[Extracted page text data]
+===+

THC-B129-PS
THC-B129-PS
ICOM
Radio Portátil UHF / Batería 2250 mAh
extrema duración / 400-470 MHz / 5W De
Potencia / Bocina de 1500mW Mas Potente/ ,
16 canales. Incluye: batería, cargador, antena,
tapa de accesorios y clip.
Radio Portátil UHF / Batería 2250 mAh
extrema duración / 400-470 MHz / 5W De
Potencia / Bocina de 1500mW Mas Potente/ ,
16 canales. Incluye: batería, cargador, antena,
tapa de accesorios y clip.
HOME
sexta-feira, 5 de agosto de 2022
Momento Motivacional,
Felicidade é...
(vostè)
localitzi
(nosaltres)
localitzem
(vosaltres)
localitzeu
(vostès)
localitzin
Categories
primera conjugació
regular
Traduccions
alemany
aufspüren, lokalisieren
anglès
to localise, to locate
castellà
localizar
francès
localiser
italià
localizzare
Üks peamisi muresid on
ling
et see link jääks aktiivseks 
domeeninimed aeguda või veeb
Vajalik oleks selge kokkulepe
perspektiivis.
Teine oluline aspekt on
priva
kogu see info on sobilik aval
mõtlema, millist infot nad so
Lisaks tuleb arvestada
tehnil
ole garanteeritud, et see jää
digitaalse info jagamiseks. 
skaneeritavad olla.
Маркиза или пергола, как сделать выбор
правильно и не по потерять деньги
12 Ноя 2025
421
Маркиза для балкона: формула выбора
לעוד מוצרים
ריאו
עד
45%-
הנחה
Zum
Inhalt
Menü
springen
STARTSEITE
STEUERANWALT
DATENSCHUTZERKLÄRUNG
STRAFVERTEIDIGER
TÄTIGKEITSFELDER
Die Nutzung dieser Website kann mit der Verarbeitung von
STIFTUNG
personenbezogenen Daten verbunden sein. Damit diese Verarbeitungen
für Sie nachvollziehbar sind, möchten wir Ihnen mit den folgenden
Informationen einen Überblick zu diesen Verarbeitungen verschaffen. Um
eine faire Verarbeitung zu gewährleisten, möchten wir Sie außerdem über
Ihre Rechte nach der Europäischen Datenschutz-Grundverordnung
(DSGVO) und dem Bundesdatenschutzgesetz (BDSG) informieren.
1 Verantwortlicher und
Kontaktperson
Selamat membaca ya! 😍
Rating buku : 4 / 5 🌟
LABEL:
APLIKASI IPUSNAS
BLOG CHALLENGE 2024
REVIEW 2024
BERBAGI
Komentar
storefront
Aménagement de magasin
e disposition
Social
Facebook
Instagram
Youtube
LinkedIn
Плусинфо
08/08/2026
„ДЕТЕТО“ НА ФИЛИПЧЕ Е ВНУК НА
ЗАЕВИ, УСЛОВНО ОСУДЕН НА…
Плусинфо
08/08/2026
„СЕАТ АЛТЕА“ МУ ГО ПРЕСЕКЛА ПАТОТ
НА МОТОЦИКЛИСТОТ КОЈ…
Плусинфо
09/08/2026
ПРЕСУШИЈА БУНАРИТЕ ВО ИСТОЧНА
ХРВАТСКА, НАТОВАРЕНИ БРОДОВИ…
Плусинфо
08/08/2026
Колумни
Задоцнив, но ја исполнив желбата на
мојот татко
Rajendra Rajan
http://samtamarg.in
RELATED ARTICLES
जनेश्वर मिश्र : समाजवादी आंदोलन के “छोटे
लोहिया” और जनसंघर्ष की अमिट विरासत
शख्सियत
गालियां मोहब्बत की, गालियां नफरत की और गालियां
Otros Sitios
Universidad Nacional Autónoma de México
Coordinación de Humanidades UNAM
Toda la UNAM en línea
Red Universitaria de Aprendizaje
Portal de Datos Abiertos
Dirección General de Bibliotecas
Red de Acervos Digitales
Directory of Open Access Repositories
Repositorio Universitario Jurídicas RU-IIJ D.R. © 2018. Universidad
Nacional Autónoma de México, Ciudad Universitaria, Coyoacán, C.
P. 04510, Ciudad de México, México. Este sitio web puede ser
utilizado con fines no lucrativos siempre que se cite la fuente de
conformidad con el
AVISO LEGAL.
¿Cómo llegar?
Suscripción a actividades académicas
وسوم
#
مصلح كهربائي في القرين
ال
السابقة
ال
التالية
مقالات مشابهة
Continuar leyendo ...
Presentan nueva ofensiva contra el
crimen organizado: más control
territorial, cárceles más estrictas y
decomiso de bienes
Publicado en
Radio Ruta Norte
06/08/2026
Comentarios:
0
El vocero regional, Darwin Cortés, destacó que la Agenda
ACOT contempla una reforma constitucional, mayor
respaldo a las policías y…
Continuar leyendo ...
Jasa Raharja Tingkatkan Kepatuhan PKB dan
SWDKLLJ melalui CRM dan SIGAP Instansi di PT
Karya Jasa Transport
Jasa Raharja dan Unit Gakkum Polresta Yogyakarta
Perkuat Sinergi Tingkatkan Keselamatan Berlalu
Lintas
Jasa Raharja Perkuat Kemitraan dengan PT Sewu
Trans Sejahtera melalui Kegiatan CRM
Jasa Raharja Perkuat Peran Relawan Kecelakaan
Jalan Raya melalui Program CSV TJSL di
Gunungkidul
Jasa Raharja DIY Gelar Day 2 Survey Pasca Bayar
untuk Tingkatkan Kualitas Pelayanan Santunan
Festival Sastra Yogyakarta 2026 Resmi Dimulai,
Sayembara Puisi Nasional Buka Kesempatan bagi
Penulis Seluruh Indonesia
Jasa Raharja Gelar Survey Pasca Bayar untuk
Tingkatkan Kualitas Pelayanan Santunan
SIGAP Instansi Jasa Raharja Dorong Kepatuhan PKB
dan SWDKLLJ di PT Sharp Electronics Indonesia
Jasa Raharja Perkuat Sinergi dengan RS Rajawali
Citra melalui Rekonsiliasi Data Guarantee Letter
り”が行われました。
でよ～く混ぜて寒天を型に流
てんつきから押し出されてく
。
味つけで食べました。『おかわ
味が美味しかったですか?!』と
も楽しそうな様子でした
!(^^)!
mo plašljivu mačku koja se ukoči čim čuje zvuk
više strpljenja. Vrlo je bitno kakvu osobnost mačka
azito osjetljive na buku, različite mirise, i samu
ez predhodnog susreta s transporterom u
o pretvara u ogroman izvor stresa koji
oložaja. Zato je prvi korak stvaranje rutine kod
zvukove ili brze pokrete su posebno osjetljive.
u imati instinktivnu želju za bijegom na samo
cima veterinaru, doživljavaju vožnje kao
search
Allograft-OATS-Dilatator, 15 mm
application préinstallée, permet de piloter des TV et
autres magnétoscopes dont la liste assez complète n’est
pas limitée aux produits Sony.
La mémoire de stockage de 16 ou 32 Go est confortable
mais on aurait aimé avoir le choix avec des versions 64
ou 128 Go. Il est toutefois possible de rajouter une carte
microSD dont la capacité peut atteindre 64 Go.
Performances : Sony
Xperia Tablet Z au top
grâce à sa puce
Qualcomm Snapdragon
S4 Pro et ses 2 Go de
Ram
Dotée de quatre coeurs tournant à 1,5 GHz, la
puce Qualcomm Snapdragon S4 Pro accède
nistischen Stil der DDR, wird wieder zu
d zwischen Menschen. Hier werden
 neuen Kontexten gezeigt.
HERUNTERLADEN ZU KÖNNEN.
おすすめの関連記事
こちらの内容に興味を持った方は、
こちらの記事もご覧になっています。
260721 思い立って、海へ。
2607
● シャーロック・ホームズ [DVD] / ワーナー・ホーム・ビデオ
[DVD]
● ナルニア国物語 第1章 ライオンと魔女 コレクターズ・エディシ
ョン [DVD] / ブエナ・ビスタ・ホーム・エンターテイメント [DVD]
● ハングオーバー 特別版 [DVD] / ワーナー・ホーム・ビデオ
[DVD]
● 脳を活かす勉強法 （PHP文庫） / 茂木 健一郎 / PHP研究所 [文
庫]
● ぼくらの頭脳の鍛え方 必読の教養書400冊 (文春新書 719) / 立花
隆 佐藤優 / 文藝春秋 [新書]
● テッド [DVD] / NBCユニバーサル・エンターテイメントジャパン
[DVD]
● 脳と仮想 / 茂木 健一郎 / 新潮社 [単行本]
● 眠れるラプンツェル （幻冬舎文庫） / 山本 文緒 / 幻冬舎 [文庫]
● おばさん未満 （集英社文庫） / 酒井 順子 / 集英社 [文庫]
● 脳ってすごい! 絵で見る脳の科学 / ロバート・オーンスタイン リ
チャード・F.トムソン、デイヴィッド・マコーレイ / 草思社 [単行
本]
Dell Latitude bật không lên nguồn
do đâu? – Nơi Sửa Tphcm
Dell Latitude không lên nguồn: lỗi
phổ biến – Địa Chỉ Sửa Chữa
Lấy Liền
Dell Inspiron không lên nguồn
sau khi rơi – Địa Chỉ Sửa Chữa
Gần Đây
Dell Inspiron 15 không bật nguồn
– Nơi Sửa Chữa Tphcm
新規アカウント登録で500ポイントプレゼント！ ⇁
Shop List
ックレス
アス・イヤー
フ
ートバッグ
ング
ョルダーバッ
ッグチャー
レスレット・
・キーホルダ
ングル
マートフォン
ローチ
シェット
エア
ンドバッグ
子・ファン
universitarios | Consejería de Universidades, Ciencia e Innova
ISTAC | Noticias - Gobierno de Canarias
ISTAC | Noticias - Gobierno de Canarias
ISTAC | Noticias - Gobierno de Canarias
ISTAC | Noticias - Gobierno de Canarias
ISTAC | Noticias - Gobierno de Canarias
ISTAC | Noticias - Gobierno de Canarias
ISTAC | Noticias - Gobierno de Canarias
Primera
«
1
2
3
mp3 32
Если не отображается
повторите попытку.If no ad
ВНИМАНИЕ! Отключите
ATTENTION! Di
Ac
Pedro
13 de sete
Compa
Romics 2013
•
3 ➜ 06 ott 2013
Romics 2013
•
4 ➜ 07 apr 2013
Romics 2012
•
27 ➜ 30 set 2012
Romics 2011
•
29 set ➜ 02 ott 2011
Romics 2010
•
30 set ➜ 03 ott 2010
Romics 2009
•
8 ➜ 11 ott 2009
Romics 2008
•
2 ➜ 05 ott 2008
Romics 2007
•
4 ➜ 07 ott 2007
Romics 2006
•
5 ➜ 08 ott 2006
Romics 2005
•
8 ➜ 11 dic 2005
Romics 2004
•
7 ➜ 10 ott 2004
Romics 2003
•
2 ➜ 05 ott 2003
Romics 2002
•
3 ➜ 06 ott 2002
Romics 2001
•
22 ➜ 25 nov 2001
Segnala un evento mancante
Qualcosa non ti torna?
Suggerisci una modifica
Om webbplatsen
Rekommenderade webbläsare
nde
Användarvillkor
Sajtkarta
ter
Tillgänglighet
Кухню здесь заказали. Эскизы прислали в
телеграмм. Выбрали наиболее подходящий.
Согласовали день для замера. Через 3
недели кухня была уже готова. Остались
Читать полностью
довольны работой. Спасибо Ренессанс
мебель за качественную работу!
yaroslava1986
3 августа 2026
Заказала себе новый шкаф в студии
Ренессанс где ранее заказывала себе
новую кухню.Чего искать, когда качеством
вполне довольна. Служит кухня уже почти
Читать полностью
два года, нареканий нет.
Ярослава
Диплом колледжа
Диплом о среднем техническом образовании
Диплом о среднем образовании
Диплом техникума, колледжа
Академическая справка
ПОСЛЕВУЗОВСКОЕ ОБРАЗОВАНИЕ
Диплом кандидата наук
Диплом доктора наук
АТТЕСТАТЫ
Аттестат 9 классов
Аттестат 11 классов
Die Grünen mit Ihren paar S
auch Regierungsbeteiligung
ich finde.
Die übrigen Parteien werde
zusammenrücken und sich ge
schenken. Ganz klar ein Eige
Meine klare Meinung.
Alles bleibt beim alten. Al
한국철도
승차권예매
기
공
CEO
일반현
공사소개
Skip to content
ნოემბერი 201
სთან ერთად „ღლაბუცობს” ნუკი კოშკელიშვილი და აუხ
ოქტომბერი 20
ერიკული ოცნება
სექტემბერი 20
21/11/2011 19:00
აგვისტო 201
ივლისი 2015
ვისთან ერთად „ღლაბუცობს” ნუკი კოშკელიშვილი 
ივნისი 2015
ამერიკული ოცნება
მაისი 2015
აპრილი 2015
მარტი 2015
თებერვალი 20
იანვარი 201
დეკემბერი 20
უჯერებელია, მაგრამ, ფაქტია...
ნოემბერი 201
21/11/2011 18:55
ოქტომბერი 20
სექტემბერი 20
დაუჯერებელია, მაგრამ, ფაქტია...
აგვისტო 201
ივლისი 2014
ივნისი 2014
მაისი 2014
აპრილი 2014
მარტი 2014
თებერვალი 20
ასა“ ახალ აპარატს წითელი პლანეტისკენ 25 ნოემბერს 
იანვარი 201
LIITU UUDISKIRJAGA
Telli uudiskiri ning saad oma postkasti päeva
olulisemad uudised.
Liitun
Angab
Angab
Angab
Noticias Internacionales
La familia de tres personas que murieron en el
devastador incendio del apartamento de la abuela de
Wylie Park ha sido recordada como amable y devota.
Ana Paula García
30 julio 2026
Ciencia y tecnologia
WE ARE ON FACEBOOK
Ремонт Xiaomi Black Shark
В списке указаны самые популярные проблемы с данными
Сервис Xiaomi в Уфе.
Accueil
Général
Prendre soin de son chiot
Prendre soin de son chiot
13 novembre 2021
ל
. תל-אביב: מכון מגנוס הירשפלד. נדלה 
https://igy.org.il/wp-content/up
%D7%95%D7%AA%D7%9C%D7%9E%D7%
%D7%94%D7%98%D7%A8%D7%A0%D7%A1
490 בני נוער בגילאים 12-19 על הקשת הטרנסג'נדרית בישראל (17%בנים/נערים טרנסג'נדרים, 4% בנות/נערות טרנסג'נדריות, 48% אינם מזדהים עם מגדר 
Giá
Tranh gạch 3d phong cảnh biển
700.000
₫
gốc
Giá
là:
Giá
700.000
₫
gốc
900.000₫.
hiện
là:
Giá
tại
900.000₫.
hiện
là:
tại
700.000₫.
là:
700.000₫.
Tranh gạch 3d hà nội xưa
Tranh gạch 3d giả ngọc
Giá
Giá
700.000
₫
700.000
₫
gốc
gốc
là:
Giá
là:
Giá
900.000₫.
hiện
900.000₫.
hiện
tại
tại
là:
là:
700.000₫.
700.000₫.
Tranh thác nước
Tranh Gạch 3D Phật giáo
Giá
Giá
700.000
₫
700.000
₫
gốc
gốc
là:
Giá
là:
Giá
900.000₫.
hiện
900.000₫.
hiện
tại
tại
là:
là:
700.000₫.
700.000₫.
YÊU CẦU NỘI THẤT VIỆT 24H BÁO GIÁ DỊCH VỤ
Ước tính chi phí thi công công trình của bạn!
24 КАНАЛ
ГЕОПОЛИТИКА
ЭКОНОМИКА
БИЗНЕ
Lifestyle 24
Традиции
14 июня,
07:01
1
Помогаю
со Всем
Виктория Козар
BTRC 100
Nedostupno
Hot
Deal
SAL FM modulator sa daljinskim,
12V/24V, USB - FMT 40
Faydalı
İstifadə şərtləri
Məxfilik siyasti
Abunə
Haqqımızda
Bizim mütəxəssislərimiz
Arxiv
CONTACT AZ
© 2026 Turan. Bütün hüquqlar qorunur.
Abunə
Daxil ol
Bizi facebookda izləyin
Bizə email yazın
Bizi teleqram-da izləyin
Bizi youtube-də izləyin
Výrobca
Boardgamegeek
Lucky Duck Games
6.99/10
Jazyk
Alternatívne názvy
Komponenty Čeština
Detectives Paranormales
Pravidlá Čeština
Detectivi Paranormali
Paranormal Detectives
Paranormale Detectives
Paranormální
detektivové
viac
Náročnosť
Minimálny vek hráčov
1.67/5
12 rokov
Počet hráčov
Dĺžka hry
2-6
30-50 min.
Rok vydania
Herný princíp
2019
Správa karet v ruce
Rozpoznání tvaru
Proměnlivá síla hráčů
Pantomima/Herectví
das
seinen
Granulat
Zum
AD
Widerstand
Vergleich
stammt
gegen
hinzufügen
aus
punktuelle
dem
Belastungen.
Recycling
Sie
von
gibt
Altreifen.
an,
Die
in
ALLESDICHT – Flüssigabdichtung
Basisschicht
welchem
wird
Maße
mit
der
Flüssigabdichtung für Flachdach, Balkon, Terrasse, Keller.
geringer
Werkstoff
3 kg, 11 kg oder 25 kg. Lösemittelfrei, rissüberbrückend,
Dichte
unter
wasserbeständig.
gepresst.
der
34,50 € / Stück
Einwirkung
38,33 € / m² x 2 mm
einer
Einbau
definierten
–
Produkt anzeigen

+===+

PROBLEM DESCRIPTION =>
Which lines in the records above contain the string "მაგრამ"? Copy each of those lines in full.

WRITTEN RESPONSE =>
უჯერებელია, მაგრამ, ფაქტია...
დაუჯერებელია, მაგრამ, ფაქტია...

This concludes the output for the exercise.